Marine tradies can have it pretty tough when it comes to working conditions, which is why they need an insurance broker who can ensure they’ll always be covered – no matter the incident.There’s plenty of ways they can get caught out. For example, tradies need to be careful of liability policies that limit the length of vessel they are covered for working on.“Generally, cover would be limited to watercraft up to 8–10m and tradies can find themselves not being covered for some jobs – jobs they would not wish to say no to,” says Stephanie Muller, Underwriting Manager at Trident Marine Insurance.

“Brokers have an important opportunity to build their client base as many businesses which receive transported goods by sea are often unaware of their liability if the container or ship is damaged en-route.”

The sheer volume of economic activity within the logistics and international trade industries mean there’s no shortage of opportunity, adds Austbrokers Hiller Marine’s Hiller.

“International trade makes up nearly 50% of Australian GDP. So clearly there are a lot of opportunities in relation to international trade,” he says.

“The logistics industry is now the largest industry in Australia – it’s bigger than mining and it’s bigger than agriculture.

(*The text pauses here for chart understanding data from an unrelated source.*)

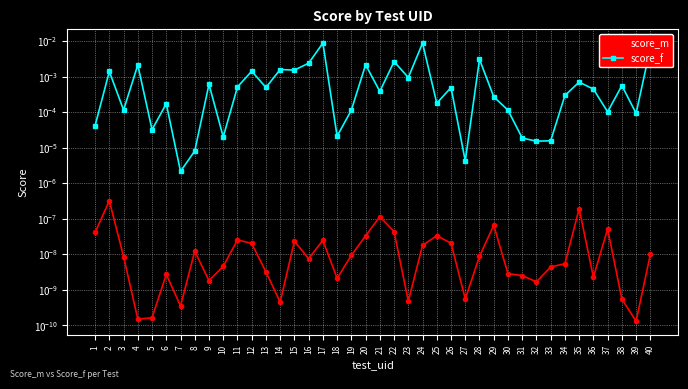

Which series changed the most between 23 and 30?

score_f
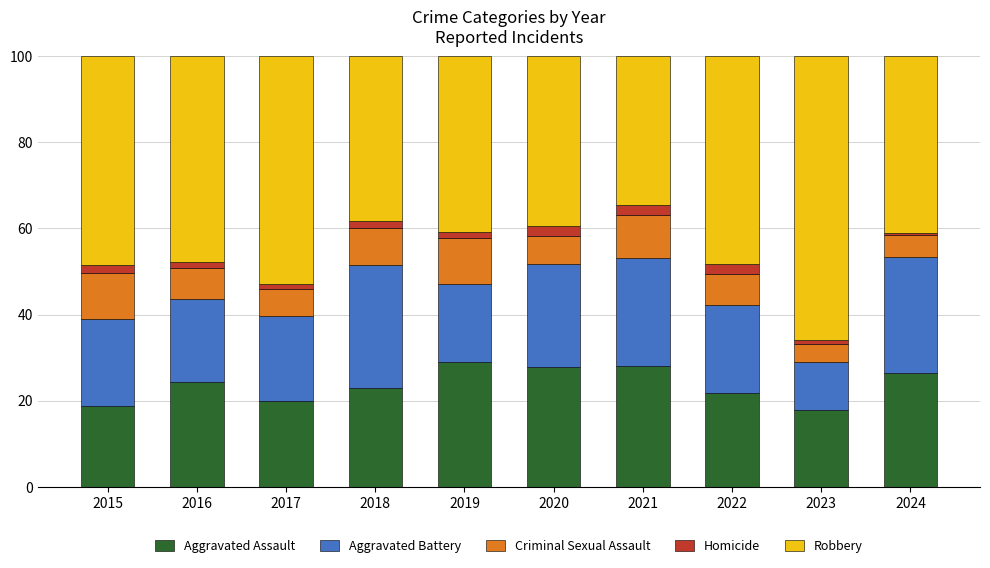

How many series are shown in this chart?

5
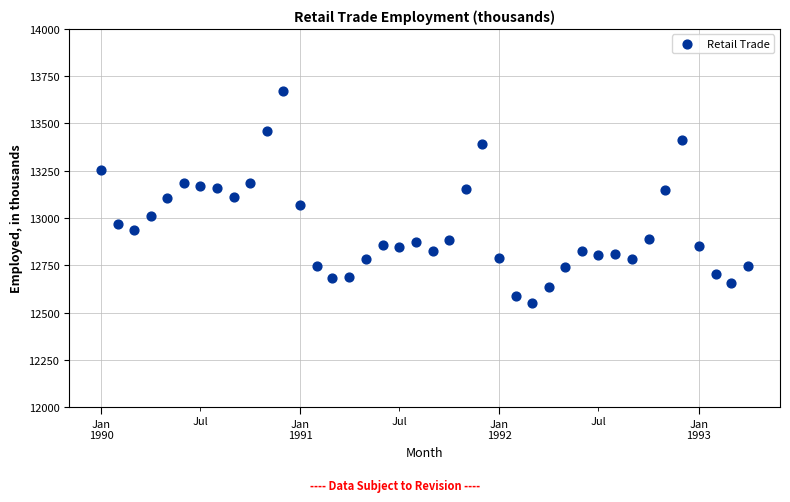

What is the range of Y values (max minus min)?

1125.3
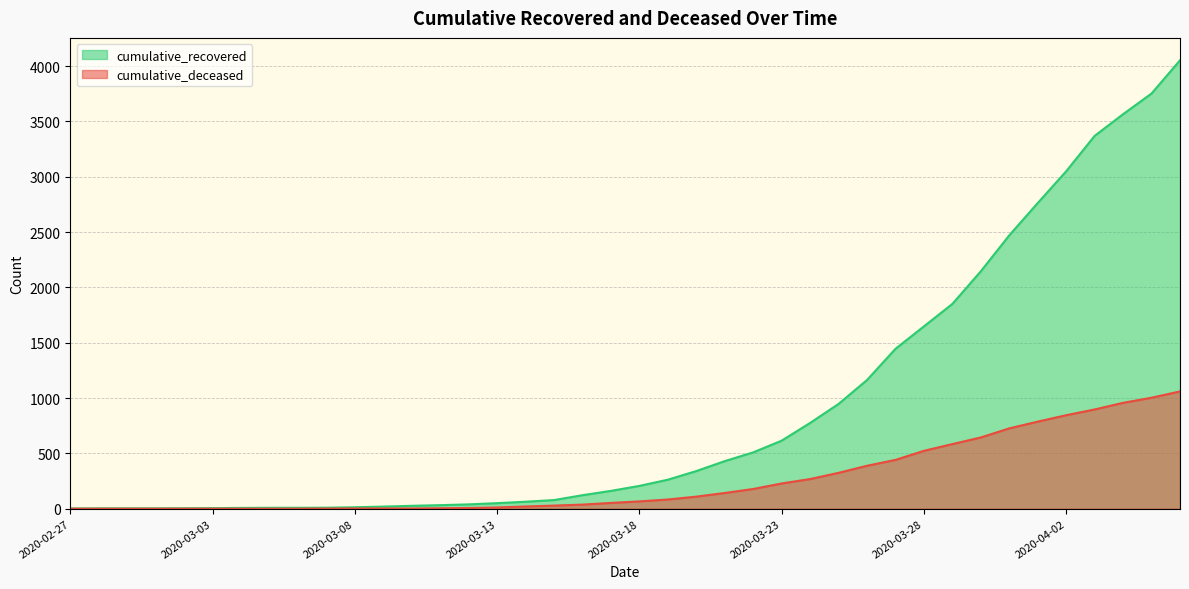

Between 2020-03-14 and 2020-03-24, which series saw the biggest shift?

cumulative_recovered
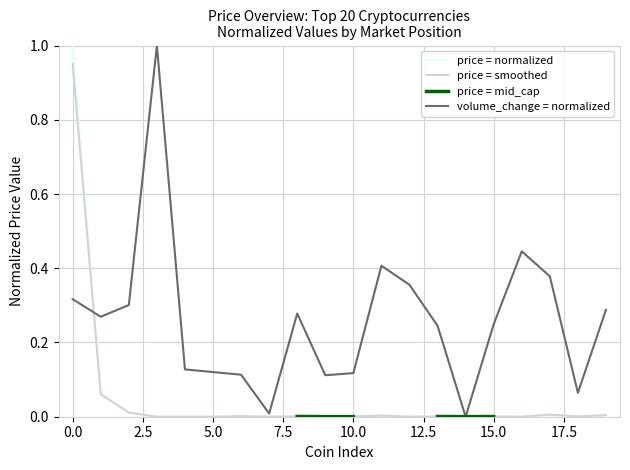

How many categories are shown in the chart?

20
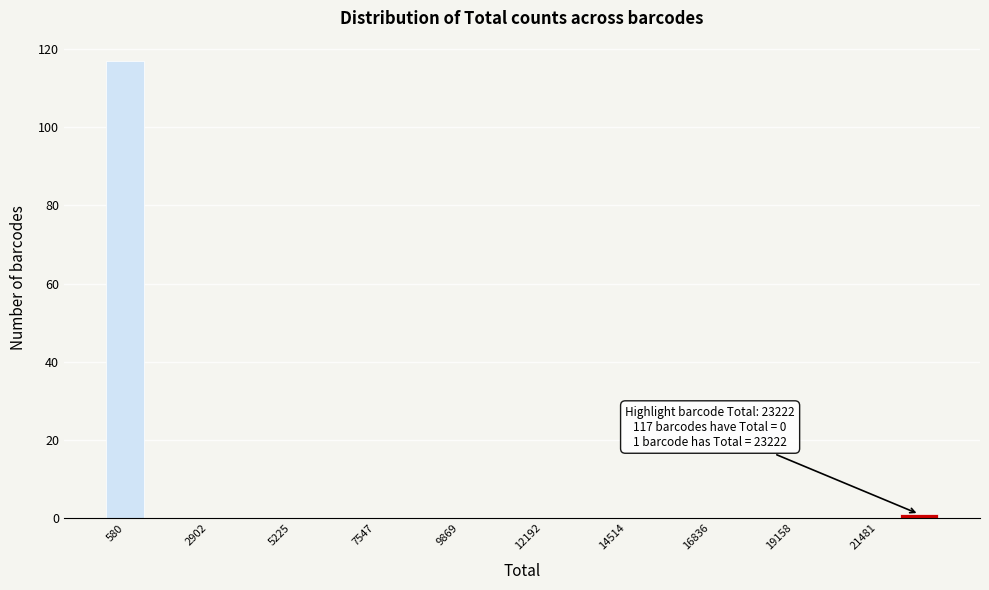

Read against the x-axis, roughly where is the centre of the tallest bar?

500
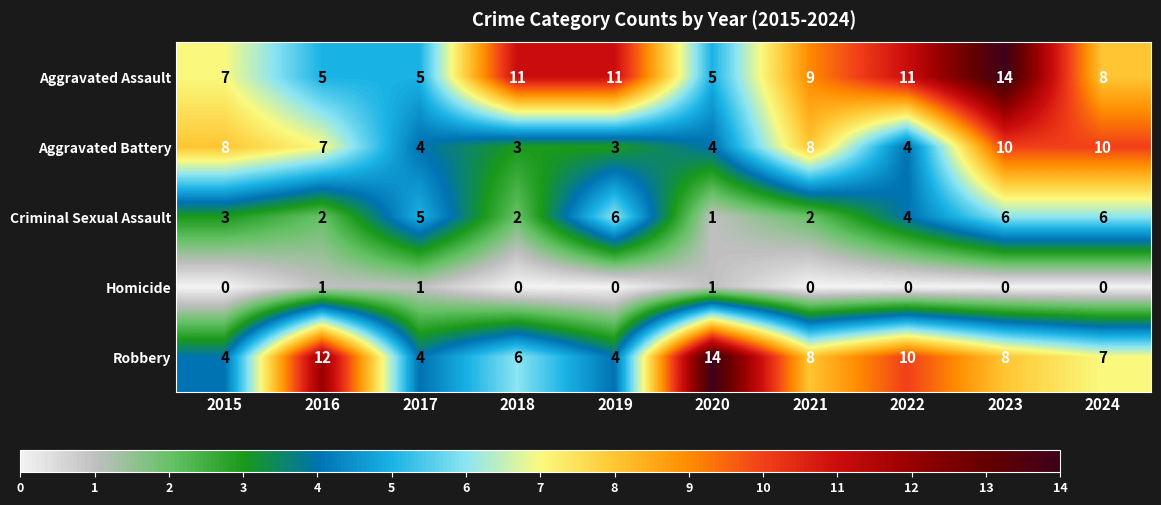

Count the Homicide values in the range 0 to 1.

10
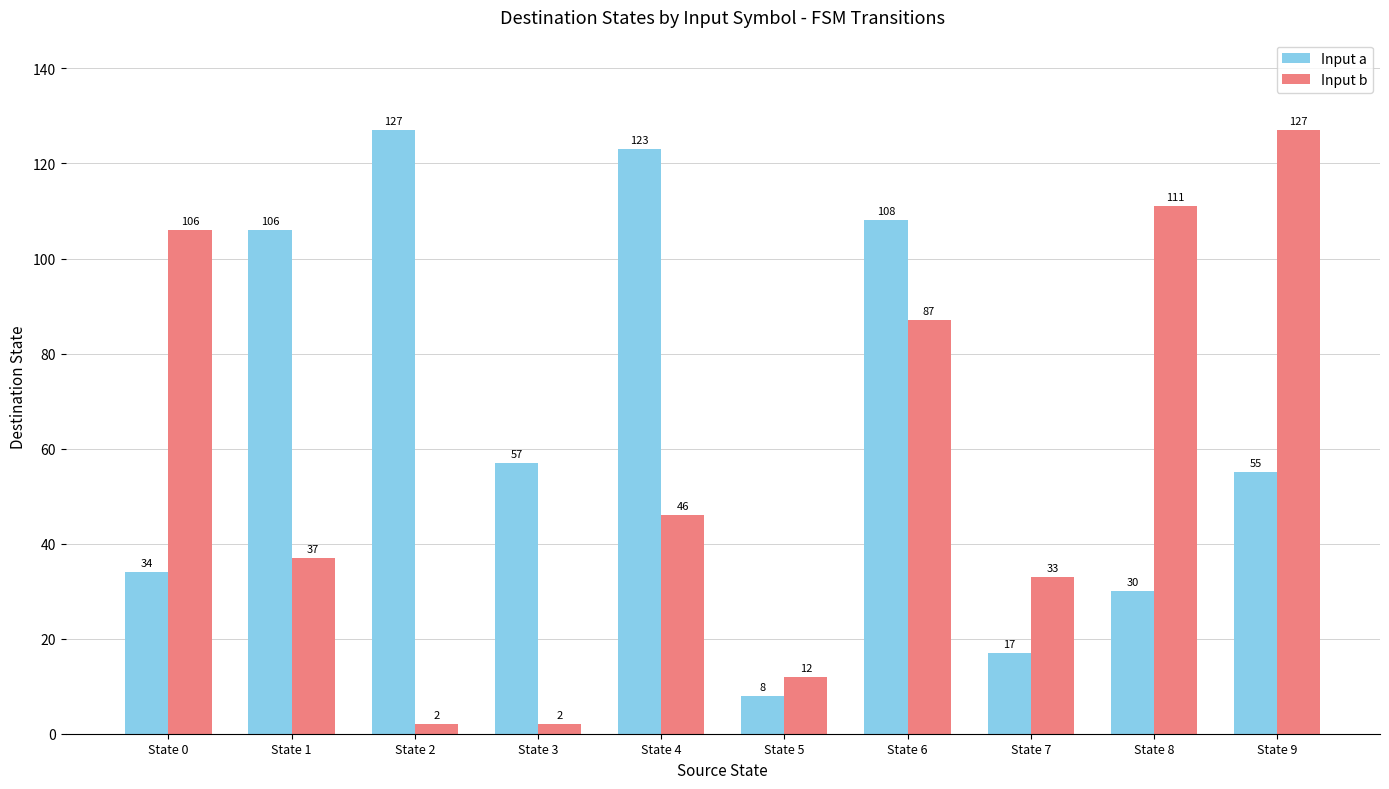

What are all the series names shown in the legend?

Input a, Input b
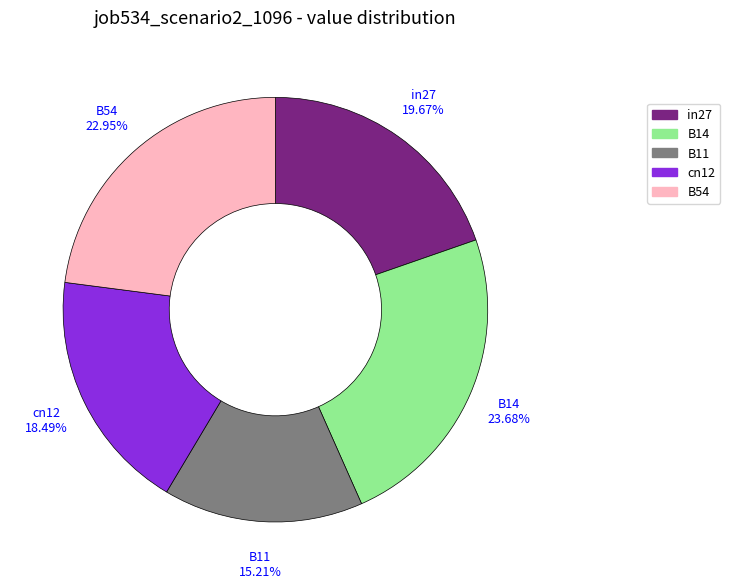

True or false: B14 accounts for 24% of the total.

True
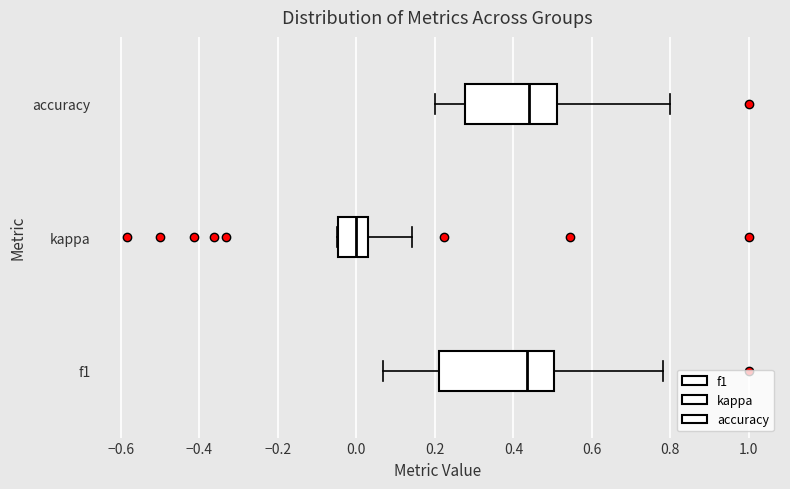

Where is the right edge of the box for kappa on the x-axis? The values are not printed on the chart, so give them approximately, as read against the axis.

0.02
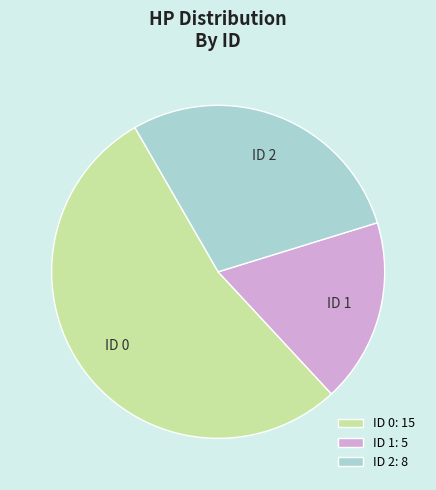

Is it true that ID 2: 8 is 29% of the pie?

True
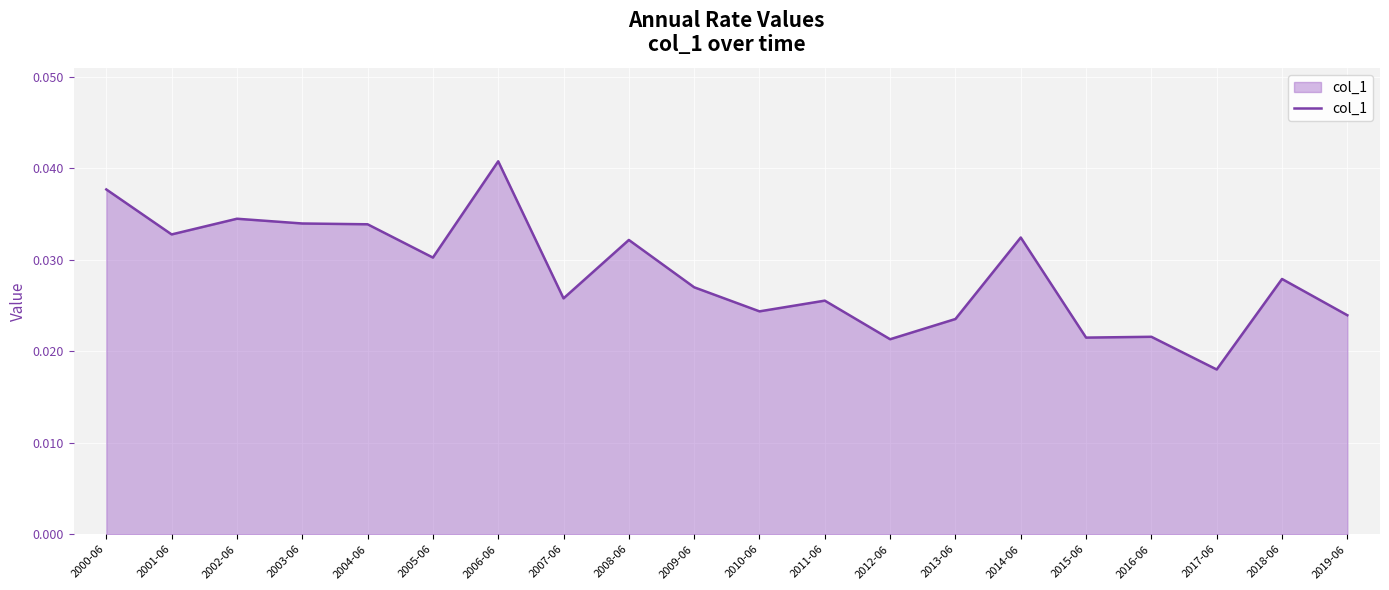

Which has a higher value, 2009-06 or 2013-06?

2009-06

And marine insurers typically underwrite risk in logistics.”


When it comes to the approach of brokers and underwriters who deal in marine insurance, Hiller says they can be divided into two camps.

“Some insurers are increasingly taking a commoditized approach encouraging brokers to use their online quoting and binding systems,” he says.

“Then there are other practitioners who are going for the advisory model where the brokers understand the complexities of marine insurance law and the risk exposures that their clients are exposed to – giving advice rather than just simply selling an insurance policy.”

That said, Hiller believes more and more brokers in this space will adapt their services to provide a combination of risk management advice, as well as selling traditional insurance products.

“So it’s combining risk management advice, loss management advice, insurance wording and also giving advice on not just insured losses but also the uninsured losses,” he says.

And despite the emerging risks of cybercrime and climate change, the re-emergence of piracy and massive accumulations of cargo on mega-ships, Hiller says in reality there hasn’t been a major worsening of risk exposure across the industry because of big improvements in the level of risk management.

“At the time of the WWII marine insurance premiums made up 50% of all global insurance premiums. And now it’s probably less than 5%,” he says.

“That’s not just a reflection of the competition, that’s actually because the risk exposures are substantially reduced.”

Which means that while technology is opening the door for risks such as cybercrime, it’s being more than counterbalanced through risk mitigation solutions.

“In the old days we had people carrying sacks of flours on their back and now we use shipping containers,” says Hiller.